Rechtliche Beurteilung

Vorweg ist zu bemerken, daß trotz teilweiser Verweisung im Vertrag auf Bestimmungen (hier: Entlassungsgründe) des Angestelltengesetzes kein Dienstvertrag vorlag, sondern ein diesbezüglich nicht untypischer (RdW 1988, 428, RIS-Justiz RS0027825) Vorstandsvertrag (Beil./A). Bei Vorstandsmitgliedern fehlt es üblicherweise am Tatbestandsmerkmal der wirtschaftlichen Unselbständigkeit (9 ObA 2044/96w mwN). Der Kläger könnte daher seine Ansprüche auf Urlaubsentschädigung nicht auf das Urlaubsgesetz, sondern nur auf Schadenersatz wegen einer unberechtigten Entlassung stützen. Eine solche liegt aber nicht vor.

▶ [DATENSATZ]:
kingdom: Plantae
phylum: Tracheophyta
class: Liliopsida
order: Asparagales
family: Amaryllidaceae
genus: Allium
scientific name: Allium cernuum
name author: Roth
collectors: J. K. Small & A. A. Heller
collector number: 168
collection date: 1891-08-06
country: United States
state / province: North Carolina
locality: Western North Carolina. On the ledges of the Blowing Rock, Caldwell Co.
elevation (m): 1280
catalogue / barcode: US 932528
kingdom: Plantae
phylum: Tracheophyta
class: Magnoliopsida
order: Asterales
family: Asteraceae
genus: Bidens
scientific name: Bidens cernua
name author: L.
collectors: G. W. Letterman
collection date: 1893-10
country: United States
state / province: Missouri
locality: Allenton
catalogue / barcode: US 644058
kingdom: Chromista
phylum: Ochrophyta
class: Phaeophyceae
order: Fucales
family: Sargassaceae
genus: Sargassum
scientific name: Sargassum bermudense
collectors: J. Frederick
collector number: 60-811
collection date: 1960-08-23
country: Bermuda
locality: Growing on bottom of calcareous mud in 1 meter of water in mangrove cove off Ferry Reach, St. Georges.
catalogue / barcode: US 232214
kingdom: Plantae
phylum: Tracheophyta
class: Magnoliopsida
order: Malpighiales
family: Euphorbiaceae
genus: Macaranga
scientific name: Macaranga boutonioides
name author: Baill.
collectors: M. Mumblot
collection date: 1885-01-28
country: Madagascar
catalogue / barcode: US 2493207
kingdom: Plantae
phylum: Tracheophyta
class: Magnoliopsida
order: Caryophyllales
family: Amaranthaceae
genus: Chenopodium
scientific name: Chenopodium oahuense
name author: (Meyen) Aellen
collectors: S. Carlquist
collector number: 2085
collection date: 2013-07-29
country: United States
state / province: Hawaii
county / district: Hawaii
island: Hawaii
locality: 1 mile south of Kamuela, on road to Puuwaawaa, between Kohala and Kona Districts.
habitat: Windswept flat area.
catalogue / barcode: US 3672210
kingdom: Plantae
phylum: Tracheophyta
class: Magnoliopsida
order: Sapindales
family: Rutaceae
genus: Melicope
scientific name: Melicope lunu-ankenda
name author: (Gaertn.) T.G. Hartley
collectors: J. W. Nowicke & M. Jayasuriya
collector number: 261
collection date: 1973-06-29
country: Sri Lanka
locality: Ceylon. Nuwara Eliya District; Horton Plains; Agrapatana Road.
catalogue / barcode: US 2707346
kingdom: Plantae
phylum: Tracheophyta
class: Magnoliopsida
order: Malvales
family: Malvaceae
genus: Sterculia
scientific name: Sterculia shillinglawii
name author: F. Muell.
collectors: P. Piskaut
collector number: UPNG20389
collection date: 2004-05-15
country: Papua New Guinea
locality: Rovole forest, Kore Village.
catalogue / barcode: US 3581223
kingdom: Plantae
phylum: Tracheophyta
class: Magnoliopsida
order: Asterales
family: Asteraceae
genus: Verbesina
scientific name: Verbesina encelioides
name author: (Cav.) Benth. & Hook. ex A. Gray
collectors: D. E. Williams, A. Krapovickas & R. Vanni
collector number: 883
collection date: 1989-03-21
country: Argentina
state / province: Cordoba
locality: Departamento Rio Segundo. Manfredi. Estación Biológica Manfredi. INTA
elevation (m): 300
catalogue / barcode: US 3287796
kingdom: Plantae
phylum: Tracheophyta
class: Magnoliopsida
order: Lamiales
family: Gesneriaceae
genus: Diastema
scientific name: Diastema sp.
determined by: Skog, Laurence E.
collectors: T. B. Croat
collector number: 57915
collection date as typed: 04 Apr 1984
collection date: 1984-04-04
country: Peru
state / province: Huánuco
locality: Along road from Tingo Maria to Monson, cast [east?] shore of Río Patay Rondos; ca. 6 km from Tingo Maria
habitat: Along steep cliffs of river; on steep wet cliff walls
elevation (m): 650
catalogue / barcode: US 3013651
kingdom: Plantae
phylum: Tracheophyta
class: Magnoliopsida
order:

▶ [MATERIAL ERKUNDEN]:
1. Welche Art von Vertrag lag laut dem Lesetext vor?
2. Zähle alle Fundstellen aus Rechtsprechung und Literatur auf, die der Lesetext in Klammern anführt.
Das Material stammt aus einer anderen Quelle.

▶ [LÖSUNGEN DER AUFGABEN]:
1. Ein Vorstandsvertrag.

2. RdW 1988, 428; RIS-Justiz RS0027825; 9 ObA 2044/96w